Kemudian respons dengan kesan “marah” yang dibuat oleh mereka seringkali dapat mewakili sejumlah pihak untuk menyuarakan suara. Kegamangan media yang selama ini dianggap publik kurang keras, diambil sebagai suatu kesempatan untuk membiasakan kepada publik untuk mengulik permasalahan dengan cara-cara yang provokatif.
Akibatnya bisa ditebak, banjir ribuan komentar bahkan yang lebih provokatif dari isi konten. Hujatan ataupun kata tidak pantas lainnya hadir dalam akun media mereka. Dan hal itu menjadi sebuah motivasi untuk menggalang konten yang lebih provokatif dan kreatif lagi. Karena dengan hal itu, secara tidak sadar publik telah sedikit demi sedikit mengikuti nalar yang dimainkan oleh kelompok radikal.
Peran Anak Muda
Melihat kesuksesan kelompok radikal dalam memanfaatkan platform-platform digital tentu menjadi pukulan telak bagi gerakan keagamaan yang mengusung toleransi, kedamaian, dan kebhinekaan. Bagi mereka, publik yang sudah terbiasa dihasut dan marah pada hal-hal yang belum terbukti kebenarannya adalah menjadi suatu serangan besar pada keutuhan negara Indonesia. Maka agar agama tidak dimanfaatkan sebagai senjata untuk merobohkan negara, dibutuhkan peran penting anak muda serta strategi jitu yang dapat memukul mundur kelompok radikal.
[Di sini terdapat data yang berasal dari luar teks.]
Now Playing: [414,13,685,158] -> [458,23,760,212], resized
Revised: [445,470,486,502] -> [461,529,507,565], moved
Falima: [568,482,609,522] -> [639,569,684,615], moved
Anak muda yang dianggap sebagai penguasa teknologi saat ini merupakan bintang untuk mengubah negara menjadi lebih toleran. Memulai dari media yang bersih akan tindakan provokatif dan saling caci, adalah misi yang harus diwujudkan anak muda untuk membangun Indonesia lebih beradab. Tentu halangan terbesar dari gerakan ini adalah matangnya konsep-konsep kelompok radikal yang sudah dijalankan.
Akan tetapi, dengan semangat yang menggelora dan dukungan dari pihak pemerintah, tidak ada yang tidak mungkin untuk merobohkan suatu sistem yang dirancang oleh kelompok radikal. Pemerintah secara mutlak adalah penguasa dari segala bentuk macam gerakan yang ada di Nusantara. Sehingga peran aktif dari pemerintah yang mendukung gerakan anak muda akan sangat memungkinkan terciptanya dunia digital yang sehat.
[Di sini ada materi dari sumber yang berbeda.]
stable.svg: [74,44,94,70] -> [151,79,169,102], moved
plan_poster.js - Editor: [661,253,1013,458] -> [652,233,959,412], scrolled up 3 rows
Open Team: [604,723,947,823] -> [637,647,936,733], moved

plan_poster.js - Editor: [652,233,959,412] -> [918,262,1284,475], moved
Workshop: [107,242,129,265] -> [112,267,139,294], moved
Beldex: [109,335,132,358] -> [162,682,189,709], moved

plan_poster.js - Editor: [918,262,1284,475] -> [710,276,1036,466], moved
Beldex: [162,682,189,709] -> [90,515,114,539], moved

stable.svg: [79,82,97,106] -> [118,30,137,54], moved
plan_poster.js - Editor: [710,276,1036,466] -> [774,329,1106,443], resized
Harapan dari gerakan ini adalah masyarakat kian menjadi sosok yang humanis dan bijak dalam bermedia. Masyarakat juga paham akan pokok-pokok permasalahan dan dapat mengkonversinya menjadi gerakan persatuan. Juga tidak mudah terhasut oleh narasi-narasi provokatif yang sengaja dirancang untuk memecah belah bangsa. Oleh karena itu, gabungan dari semua elemen, baik masyarakat, anak muda, dan pemerintah adalah hal yang penting untuk menciptakan iklim media yang harmonis.